[MATERIAL SHOWN — start]

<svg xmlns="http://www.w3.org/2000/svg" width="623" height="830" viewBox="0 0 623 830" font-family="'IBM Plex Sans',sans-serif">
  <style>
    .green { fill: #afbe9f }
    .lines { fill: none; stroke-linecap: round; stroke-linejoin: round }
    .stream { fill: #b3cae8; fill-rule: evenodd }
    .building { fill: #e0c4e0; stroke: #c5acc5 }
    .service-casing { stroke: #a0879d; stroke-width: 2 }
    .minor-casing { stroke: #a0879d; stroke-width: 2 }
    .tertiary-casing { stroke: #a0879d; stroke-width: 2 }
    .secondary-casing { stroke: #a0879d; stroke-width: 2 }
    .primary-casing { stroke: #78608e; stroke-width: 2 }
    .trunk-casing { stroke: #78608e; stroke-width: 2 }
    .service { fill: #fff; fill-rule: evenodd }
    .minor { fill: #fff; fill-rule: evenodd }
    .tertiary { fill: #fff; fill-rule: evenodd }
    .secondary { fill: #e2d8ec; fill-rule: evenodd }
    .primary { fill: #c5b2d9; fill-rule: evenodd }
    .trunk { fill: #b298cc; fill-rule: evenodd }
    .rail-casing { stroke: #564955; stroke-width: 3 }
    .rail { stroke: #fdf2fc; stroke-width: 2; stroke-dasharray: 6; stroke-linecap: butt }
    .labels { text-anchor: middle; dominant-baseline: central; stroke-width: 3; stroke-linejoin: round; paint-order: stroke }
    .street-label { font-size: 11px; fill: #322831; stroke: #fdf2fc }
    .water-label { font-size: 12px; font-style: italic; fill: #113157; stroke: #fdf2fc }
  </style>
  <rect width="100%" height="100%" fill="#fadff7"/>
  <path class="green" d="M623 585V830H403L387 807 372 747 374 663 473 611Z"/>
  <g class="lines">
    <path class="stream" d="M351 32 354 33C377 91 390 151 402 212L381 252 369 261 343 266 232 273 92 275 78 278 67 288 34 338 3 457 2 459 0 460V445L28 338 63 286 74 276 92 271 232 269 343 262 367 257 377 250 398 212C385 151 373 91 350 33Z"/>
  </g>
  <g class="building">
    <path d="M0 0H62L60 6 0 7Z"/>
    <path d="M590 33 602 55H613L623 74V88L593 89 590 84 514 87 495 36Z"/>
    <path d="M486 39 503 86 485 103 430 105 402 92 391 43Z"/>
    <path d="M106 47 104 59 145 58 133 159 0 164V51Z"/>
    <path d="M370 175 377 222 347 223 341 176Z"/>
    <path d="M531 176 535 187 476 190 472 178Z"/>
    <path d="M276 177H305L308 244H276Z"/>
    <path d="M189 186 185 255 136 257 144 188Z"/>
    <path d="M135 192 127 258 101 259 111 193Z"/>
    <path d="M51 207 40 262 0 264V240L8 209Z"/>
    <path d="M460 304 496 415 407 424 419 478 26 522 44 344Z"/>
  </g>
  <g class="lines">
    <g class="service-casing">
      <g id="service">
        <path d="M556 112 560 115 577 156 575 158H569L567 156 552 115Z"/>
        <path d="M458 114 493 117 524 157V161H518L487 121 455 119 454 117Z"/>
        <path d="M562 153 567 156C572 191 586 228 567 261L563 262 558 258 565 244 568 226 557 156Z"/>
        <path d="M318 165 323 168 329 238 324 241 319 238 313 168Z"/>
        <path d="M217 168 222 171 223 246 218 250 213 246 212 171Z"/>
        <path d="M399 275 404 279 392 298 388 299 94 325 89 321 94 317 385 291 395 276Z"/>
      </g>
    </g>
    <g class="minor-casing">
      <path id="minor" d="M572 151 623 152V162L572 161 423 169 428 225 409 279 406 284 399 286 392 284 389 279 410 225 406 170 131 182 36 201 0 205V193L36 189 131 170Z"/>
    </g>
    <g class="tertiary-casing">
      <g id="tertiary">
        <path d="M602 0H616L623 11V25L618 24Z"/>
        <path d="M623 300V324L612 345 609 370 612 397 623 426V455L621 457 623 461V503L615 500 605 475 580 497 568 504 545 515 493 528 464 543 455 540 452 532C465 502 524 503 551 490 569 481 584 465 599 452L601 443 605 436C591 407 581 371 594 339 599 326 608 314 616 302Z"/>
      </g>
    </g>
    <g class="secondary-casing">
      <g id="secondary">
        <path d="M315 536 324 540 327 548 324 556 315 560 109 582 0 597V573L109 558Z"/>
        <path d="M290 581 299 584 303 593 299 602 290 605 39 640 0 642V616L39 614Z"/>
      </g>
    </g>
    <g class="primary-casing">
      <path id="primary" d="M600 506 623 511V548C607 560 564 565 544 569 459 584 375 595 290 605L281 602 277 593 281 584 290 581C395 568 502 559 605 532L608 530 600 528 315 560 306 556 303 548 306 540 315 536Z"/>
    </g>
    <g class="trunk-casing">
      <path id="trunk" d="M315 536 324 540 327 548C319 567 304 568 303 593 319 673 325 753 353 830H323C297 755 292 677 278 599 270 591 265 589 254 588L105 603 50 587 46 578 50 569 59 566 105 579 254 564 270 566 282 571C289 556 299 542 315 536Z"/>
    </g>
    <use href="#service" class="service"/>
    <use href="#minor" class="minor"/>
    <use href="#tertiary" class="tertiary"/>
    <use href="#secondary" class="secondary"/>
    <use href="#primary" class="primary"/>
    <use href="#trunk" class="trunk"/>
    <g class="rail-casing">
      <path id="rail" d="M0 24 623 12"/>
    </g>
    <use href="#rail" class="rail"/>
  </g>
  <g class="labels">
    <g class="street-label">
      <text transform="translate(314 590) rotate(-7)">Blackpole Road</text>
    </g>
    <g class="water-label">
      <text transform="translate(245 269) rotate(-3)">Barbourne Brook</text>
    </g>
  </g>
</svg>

[MATERIAL SHOWN — finish]

**WHAT THE TASK ASKS:** Restate the records word for word, leaving nothing out.

**ANSWER FOR THE TASK:**
<svg xmlns="http://www.w3.org/2000/svg" width="623" height="830" viewBox="0 0 623 830" font-family="'IBM Plex Sans',sans-serif">
  <style>
    .green { fill: #afbe9f }
    .lines { fill: none; stroke-linecap: round; stroke-linejoin: round }
    .stream { fill: #b3cae8; fill-rule: evenodd }
    .building { fill: #e0c4e0; stroke: #c5acc5 }
    .service-casing { stroke: #a0879d; stroke-width: 2 }
    .minor-casing { stroke: #a0879d; stroke-width: 2 }
    .tertiary-casing { stroke: #a0879d; stroke-width: 2 }
    .secondary-casing { stroke: #a0879d; stroke-width: 2 }
    .primary-casing { stroke: #78608e; stroke-width: 2 }
    .trunk-casing { stroke: #78608e; stroke-width: 2 }
    .service { fill: #fff; fill-rule: evenodd }
    .minor { fill: #fff; fill-rule: evenodd }
    .tertiary { fill: #fff; fill-rule: evenodd }
    .secondary { fill: #e2d8ec; fill-rule: evenodd }
    .primary { fill: #c5b2d9; fill-rule: evenodd }
    .trunk { fill: #b298cc; fill-rule: evenodd }
    .rail-casing { stroke: #564955; stroke-width: 3 }
    .rail { stroke: #fdf2fc; stroke-width: 2; stroke-dasharray: 6; stroke-linecap: butt }
    .labels { text-anchor: middle; dominant-baseline: central; stroke-width: 3; stroke-linejoin: round; paint-order: stroke }
    .street-label { font-size: 11px; fill: #322831; stroke: #fdf2fc }
    .water-label { font-size: 12px; font-style: italic; fill: #113157; stroke: #fdf2fc }
  </style>
  <rect width="100%" height="100%" fill="#fadff7"/>
  <path class="green" d="M623 585V830H403L387 807 372 747 374 663 473 611Z"/>
  <g class="lines">
    <path class="stream" d="M351 32 354 33C377 91 390 151 402 212L381 252 369 261 343 266 232 273 92 275 78 278 67 288 34 338 3 457 2 459 0 460V445L28 338 63 286 74 276 92 271 232 269 343 262 367 257 377 250 398 212C385 151 373 91 350 33Z"/>
  </g>
  <g class="building">
    <path d="M0 0H62L60 6 0 7Z"/>
    <path d="M590 33 602 55H613L623 74V88L593 89 590 84 514 87 495 36Z"/>
    <path d="M486 39 503 86 485 103 430 105 402 92 391 43Z"/>
    <path d="M106 47 104 59 145 58 133 159 0 164V51Z"/>
    <path d="M370 175 377 222 347 223 341 176Z"/>
    <path d="M531 176 535 187 476 190 472 178Z"/>
    <path d="M276 177H305L308 244H276Z"/>
    <path d="M189 186 185 255 136 257 144 188Z"/>
    <path d="M135 192 127 258 101 259 111 193Z"/>
    <path d="M51 207 40 262 0 264V240L8 209Z"/>
    <path d="M460 304 496 415 407 424 419 478 26 522 44 344Z"/>
  </g>
  <g class="lines">
    <g class="service-casing">
      <g id="service">
        <path d="M556 112 560 115 577 156 575 158H569L567 156 552 115Z"/>
        <path d="M458 114 493 117 524 157V161H518L487 121 455 119 454 117Z"/>
        <path d="M562 153 567 156C572 191 586 228 567 261L563 262 558 258 565 244 568 226 557 156Z"/>
        <path d="M318 165 323 168 329 238 324 241 319 238 313 168Z"/>
        <path d="M217 168 222 171 223 246 218 250 213 246 212 171Z"/>
        <path d="M399 275 404 279 392 298 388 299 94 325 89 321 94 317 385 291 395 276Z"/>
      </g>
    </g>
    <g class="minor-casing">
      <path id="minor" d="M572 151 623 152V162L572 161 423 169 428 225 409 279 406 284 399 286 392 284 389 279 410 225 406 170 131 182 36 201 0 205V193L36 189 131 170Z"/>
    </g>
    <g class="tertiary-casing">
      <g id="tertiary">
        <path d="M602 0H616L623 11V25L618 24Z"/>
        <path d="M623 300V324L612 345 609 370 612 397 623 426V455L621 457 623 461V503L615 500 605 475 580 497 568 504 545 515 493 528 464 543 455 540 452 532C465 502 524 503 551 490 569 481 584 465 599 452L601 443 605 436C591 407 581 371 594 339 599 326 608 314 616 302Z"/>
      </g>
    </g>
    <g class="secondary-casing">
      <g id="secondary">
        <path d="M315 536 324 540 327 548 324 556 315 560 109 582 0 597V573L109 558Z"/>
        <path d="M290 581 299 584 303 593 299 602 290 605 39 640 0 642V616L39 614Z"/>
      </g>
    </g>
    <g class="primary-casing">
      <path id="primary" d="M600 506 623 511V548C607 560 564 565 544 569 459 584 375 595 290 605L281 602 277 593 281 584 290 581C395 568 502 559 605 532L608 530 600 528 315 560 306 556 303 548 306 540 315 536Z"/>
    </g>
    <g class="trunk-casing">
      <path id="trunk" d="M315 536 324 540 327 548C319 567 304 568 303 593 319 673 325 753 353 830H323C297 755 292 677 278 599 270 591 265 589 254 588L105 603 50 587 46 578 50 569 59 566 105 579 254 564 270 566 282 571C289 556 299 542 315 536Z"/>
    </g>
    <use href="#service" class="service"/>
    <use href="#minor" class="minor"/>
    <use href="#tertiary" class="tertiary"/>
    <use href="#secondary" class="secondary"/>
    <use href="#primary" class="primary"/>
    <use href="#trunk" class="trunk"/>
    <g class="rail-casing">
      <path id="rail" d="M0 24 623 12"/>
    </g>
    <use href="#rail" class="rail"/>
  </g>
  <g class="labels">
    <g class="street-label">
      <text transform="translate(314 590) rotate(-7)">Blackpole Road</text>
    </g>
    <g class="water-label">
      <text transform="translate(245 269) rotate(-3)">Barbourne Brook</text>
    </g>
  </g>
</svg>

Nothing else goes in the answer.